The Role of Boundaries in Spiritual Transformation during Lent

Boundaries are a significant part of modern life. For some they play a vital role in maintaining a sense of control and for others they are a challenge to their sense of control. This concept is heightened by the fact that we live in America, a nation built on the idea that boundaries are meant to be broken. In 1893, historian Frederick Jackson Turner, outlined his argument that it had been the frontier, or the boundary between the known and unknown, that had defined American character and democracy. To that point he argued Americans had always identified with the possibilities that lied beyond the boundary and that our desire to know what lies beyond shaped us and instilled a sense of curiosity in the unknown as well as a willingness to cross established boundaries to satisfy that curiosity.

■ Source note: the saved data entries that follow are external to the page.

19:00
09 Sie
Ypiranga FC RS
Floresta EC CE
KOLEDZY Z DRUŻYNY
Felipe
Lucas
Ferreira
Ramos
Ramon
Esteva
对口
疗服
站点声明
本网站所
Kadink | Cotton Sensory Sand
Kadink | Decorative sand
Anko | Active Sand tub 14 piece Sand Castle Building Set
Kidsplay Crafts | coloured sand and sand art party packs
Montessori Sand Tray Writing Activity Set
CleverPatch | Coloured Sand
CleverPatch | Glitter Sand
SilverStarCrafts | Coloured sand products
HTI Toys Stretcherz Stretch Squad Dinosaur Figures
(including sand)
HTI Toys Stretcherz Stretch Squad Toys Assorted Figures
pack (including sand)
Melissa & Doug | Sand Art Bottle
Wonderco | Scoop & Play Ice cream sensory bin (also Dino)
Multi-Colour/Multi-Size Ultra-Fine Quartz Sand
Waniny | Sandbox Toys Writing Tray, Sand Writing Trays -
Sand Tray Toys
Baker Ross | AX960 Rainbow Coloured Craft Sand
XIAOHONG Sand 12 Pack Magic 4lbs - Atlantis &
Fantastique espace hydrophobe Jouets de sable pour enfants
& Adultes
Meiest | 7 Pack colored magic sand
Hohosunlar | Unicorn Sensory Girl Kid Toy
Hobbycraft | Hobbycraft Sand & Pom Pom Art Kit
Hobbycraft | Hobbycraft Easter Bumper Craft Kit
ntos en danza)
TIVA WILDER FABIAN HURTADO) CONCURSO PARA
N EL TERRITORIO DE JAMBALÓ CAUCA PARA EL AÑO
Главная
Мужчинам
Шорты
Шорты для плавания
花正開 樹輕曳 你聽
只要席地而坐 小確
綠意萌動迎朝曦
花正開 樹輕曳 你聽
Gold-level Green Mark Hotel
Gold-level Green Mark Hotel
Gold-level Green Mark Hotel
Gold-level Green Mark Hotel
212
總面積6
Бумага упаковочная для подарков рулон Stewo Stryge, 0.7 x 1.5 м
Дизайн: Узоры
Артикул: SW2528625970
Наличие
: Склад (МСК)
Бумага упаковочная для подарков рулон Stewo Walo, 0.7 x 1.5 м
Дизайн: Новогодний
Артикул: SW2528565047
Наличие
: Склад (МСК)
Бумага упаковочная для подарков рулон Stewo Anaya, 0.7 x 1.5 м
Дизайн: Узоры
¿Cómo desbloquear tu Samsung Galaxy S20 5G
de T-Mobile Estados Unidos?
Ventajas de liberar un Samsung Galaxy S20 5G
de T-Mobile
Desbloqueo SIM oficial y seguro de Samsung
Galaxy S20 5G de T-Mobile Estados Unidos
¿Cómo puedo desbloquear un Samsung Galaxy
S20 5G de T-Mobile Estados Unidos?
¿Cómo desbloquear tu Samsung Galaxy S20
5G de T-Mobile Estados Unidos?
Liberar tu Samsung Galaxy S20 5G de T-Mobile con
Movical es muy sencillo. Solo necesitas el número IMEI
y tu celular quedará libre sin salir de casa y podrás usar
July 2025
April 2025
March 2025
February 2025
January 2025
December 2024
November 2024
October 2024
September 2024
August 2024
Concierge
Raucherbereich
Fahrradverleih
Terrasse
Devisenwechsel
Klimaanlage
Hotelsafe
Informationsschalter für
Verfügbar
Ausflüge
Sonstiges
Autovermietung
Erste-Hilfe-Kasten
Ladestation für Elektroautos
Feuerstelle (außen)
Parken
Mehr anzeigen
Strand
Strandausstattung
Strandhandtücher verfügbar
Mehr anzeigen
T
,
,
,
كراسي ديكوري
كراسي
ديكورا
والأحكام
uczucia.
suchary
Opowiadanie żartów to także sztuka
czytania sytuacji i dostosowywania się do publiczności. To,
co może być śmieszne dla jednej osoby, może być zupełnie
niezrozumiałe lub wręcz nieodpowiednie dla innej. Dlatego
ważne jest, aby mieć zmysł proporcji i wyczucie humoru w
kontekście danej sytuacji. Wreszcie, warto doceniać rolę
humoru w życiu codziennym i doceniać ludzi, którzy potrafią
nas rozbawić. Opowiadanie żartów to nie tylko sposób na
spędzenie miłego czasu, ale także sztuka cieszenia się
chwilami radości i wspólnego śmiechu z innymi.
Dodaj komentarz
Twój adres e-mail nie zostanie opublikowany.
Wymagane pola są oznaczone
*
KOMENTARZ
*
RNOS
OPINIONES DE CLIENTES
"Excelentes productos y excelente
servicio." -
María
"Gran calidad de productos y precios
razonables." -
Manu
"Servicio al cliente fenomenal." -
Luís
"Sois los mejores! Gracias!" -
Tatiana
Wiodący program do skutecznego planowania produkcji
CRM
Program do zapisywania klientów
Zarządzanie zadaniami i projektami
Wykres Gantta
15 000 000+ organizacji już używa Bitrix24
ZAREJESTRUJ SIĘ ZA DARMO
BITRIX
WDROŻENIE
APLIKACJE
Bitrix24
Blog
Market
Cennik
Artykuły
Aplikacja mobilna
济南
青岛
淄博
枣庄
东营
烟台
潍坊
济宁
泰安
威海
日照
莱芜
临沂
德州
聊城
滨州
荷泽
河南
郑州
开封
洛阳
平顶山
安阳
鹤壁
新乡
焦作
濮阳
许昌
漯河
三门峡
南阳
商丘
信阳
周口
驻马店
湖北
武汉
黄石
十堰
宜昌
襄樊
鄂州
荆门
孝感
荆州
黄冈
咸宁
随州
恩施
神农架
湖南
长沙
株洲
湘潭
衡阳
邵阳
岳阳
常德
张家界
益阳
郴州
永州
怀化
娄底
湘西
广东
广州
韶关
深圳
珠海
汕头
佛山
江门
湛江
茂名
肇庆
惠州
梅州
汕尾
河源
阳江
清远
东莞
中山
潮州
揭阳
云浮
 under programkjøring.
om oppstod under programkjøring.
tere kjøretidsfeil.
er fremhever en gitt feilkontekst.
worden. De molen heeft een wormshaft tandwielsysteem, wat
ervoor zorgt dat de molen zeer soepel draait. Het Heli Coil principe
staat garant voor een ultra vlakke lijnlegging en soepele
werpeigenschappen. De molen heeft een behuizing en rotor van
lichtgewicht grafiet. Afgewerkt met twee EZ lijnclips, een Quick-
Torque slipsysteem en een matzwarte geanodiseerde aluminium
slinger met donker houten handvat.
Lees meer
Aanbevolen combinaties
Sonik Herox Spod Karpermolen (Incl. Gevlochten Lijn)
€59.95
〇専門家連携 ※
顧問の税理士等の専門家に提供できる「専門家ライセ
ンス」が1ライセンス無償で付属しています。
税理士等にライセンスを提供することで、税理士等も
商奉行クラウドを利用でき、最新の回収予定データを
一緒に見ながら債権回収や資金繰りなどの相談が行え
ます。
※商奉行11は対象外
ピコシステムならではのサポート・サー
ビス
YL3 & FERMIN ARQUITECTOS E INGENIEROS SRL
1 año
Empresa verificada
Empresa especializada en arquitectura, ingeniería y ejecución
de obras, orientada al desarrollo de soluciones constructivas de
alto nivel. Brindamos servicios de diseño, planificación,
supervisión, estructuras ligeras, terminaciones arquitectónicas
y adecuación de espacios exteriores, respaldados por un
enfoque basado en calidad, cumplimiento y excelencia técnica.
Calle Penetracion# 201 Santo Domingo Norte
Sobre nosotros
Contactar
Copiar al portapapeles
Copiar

Whether it be the Appalachian line drawn by the King in 1763, the countless barriers placed in front of the civil rights of all citizens, or the race to put a man on the moon, Americans have always seen boundary’s, not as a limitation, but as a challenge.

For Adam and Eve, the boundary was the tree of the knowledge of good and evil and the serpent was their own curiosity. If God did not want creation to have such knowledge then they would not have created the knowledge in the first place, nor would they have placed it within arm’s reach; I do not believe that the creator of the universe didn’t know that Adam and Eve would eventually eat the forbidden fruit, nor do I believe that God placed the restriction on eating the fruit as some cosmic test. Ultimately this story is just a story that reveals something about human nature. It reveals that when faced with a boundary we have the ability to cross the line, indicating that we have free will, which is vitally important because just as we can choose to ignore boundaries, we can also choose to love.

Prior to the fruit tree incident, Adam and Eve had no reason to fear God; they had no reason to fear anything. But once they ate, they learned the truth, which is that life is hard. They learned about hunger, thirst, pain, and death for the first time. They learned that God had been protecting them from the burden of free will by not denying it to them, but by putting off their loss of innocence for as long as possible. By delaying this inevitable weight of self-determination, the Creator allowed them to remain in a state of grace until they were ready to become the masters of their own destiny. The transition from the Garden to the wilderness was not merely a change in geography; it was a shift in consciousness. In the Garden, boundaries were external, a physical tree and a spoken command, but once that line was crossed, the boundary became internalized. Humanity moved from a state of passive being to a state of active becoming.

We trade the safety of the Garden for the dignity of the “Hard Life” every time we choose to grow. We accept the hunger and the toil because we refuse to be mere spectators in our own lives. We are a people of the frontier, defined not by the fences we build to keep the world out, but by our courage to look past them and ask what lies beyond. In our national history and our spiritual journey, we find that the boundary is not a wall; it is a horizon. It exists to define the moment of our next great choice, reminding us that to be truly human is to stand at the edge of the unknown and decide to step forward.

As we continue our journey through Lent, we find ourselves in our own version of the wilderness, standing between the comfort of what we know and the transformation of what is to come. Lent is, in many ways, a season of intentional boundaries like fasting, discipline, and self-restraint, but these are not meant to imprison us. Rather, like the frontier, these forty days serve as a perimeter that helps us define who we are when the distractions are stripped away. In the wilderness of Lent, we walk the same path Adam and Eve trod when they left the Garden: a path where hunger and thirst are real, but where the opportunity to rely on God’s grace is even more tangible. We use this season to examine the lines we have crossed in error and the new boundaries we must cross in faith, moving ever closer to the ultimate “boundary-breaking” event of the Resurrection.